"I want you to put that back!"
"I have got to have some money," he maintained sulkily, stowing it still further in his trousers pocket.
"Give me that fifty dollar bill, I say!" went on Miriam, clutching at him.
"No, I will not!" returned her husband, stubbornly, and sought to escape; but she caught him by the arm and pulled him back. He tried to wrench himself away; but for once her strength was superior to his. She was beside herself with sudden anger, with shame, with ignominy, with agony.
"You give that bill to me!" she said through her closed teeth.
"You let me go!" he growled, almost jerking himself out of her grasp. Then followed a struggle that was short, sharp but decisive, inasmuch as he finally succeeded in wrenching himself free from her. And now, turning quickly, he smote her with his clenched hand full in the face.

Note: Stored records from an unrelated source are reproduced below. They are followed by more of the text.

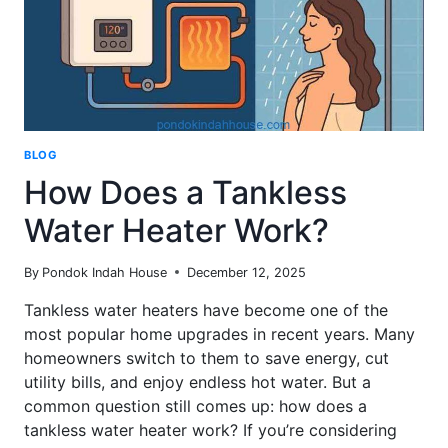
BLOG
How Does a Tankless
Water Heater Work?
By
Pondok Indah House
December 12, 2025
Tankless water heaters have become one of the
most popular home upgrades in recent years. Many
homeowners switch to them to save energy, cut
utility bills, and enjoy endless hot water. But a
common question still comes up: how does a
tankless water heater work? If you’re considering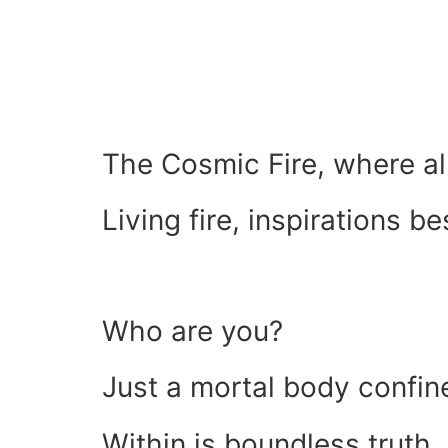
The Cosmic Fire, where all
Living fire, inspirations be
Who are you?
Just a mortal body confin
Within is boundless truth, 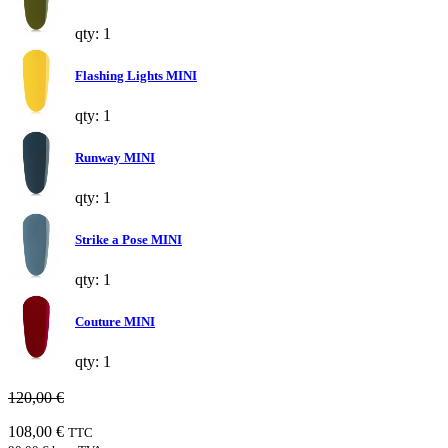
qty: 1
Flashing Lights MINI
qty: 1
Runway MINI
qty: 1
Strike a Pose MINI
qty: 1
Couture MINI
qty: 1
120,00 €
108,00 €
TTC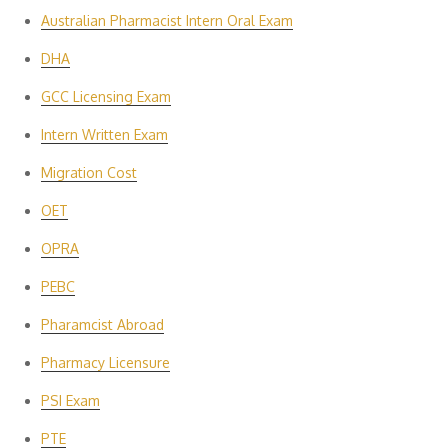
Australian Pharmacist Intern Oral Exam
DHA
GCC Licensing Exam
Intern Written Exam
Migration Cost
OET
OPRA
PEBC
Pharamcist Abroad
Pharmacy Licensure
PSI Exam
PTE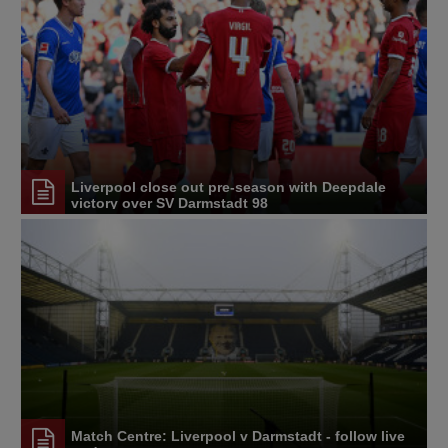
Liverpool close out pre-season with Deepdale
victory over SV Darmstadt 98
Match Centre: Liverpool v Darmstadt - follow live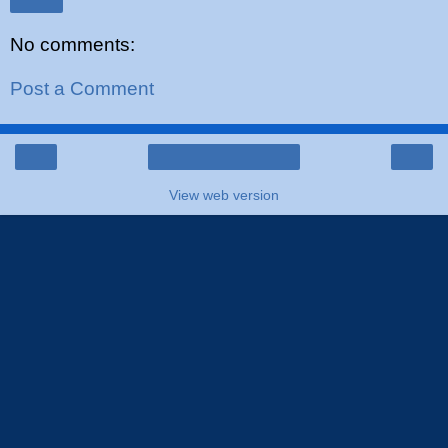
Share
No comments:
Post a Comment
‹
›
Home
View web version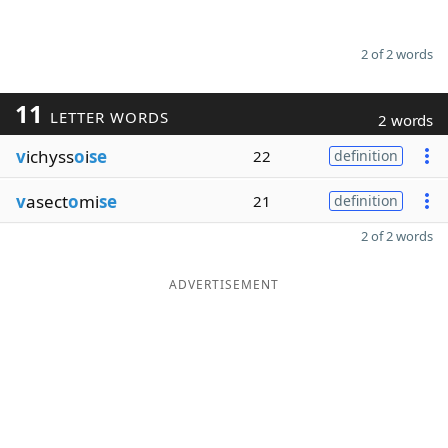
2 of 2 words
11
LETTER WORDS
2 words
v
ichyss
o
i
se
22
definition
v
asect
o
mi
se
21
definition
2 of 2 words
ADVERTISEMENT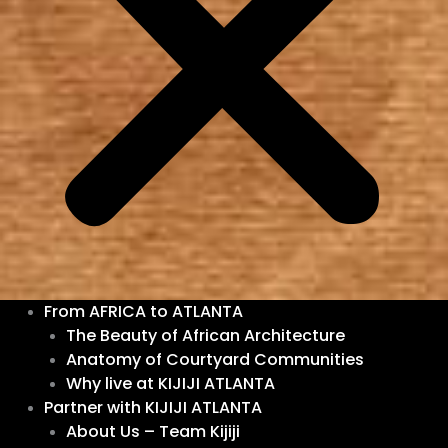
From AFRICA to ATLANTA
The Beauty of African Architecture
Anatomy of Courtyard Communities
Why live at KIJIJI ATLANTA
Partner with KIJIJI ATLANTA
About Us – Team Kijiji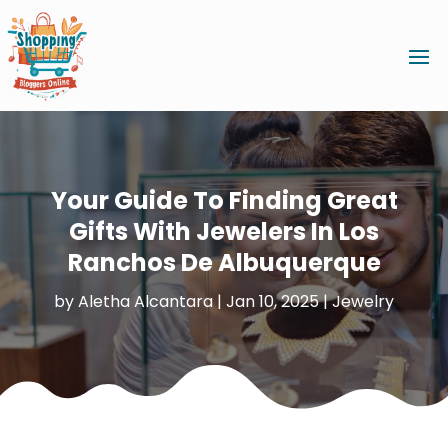
Your Guide To Finding Great
Gifts With Jewelers In Los
Ranchos De Albuquerque
by
Aletha Alcantara
|
Jan 10, 2025
|
Jewelry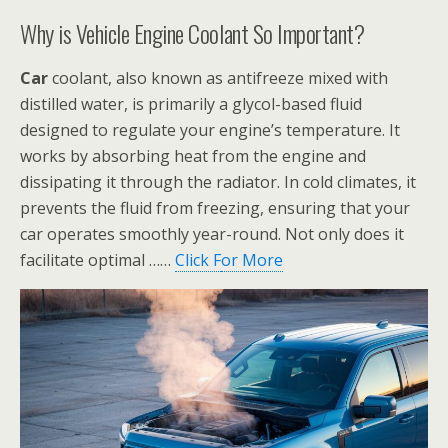
Why is Vehicle Engine Coolant So Important?
Car
coolant, also known as antifreeze mixed with
distilled water, is primarily a glycol-based fluid
designed to regulate your engine’s temperature. It
works by absorbing heat from the engine and
dissipating it through the radiator. In cold climates, it
prevents the fluid from freezing, ensuring that your
car operates smoothly year-round. Not only does it
facilitate optimal ……
Click F
or More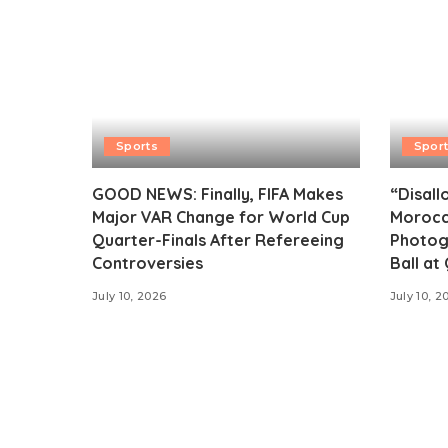
Sports
Spor
GOOD NEWS: Finally, FIFA Makes
“Disall
Major VAR Change for World Cup
Morocc
Quarter-Finals After Refereeing
Photog
Controversies
Ball at
July 10, 2026
July 10, 2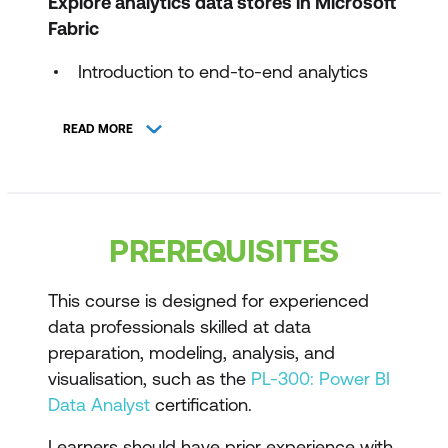
Explore analytics data stores in Microsoft
Fabric
Introduction to end-to-end analytics
using Microsoft Fabric
READ MORE
Discover and connect to data in
OneLake
Get started with lakehouses in Microsoft
Fabric
PREREQUISITES
Get started with data warehouses in
Microsoft Fabric
This course is designed for experienced
data professionals skilled at data
Get started with Real-Time Intelligence
preparation, modeling, analysis, and
in Microsoft Fabric
visualisation, such as the
PL-300: Power BI
Data Analyst
certification.
Design and transform analytics data in
Microsoft Fabric
Learners should have prior experience with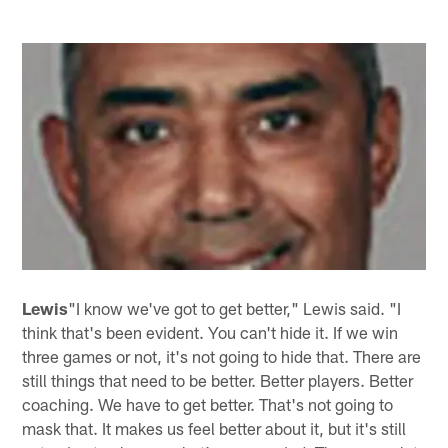
Lewis
"I know we've got to get better," Lewis said. "I
think that's been evident. You can't hide it. If we win
three games or not, it's not going to hide that. There are
still things that need to be better. Better players. Better
coaching. We have to get better. That's not going to
mask that. It makes us feel better about it, but it's still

Miriam staggered back; her eyes opened wide in humiliated astonishment.
"Oh! Laurie!" she cried, not with physical pain, although there upon her face, now red, now white, was a broad, blotched mark—the bruise that the brute had left there.
He made a movement to go; but again she was in time to prevent him; for quick as a flash she had darted to the chiffonier, opened the top drawer and drawn forth a weapon.
"Stop!" she cried in a hard voice. "Don't you dare to leave this room with that money!"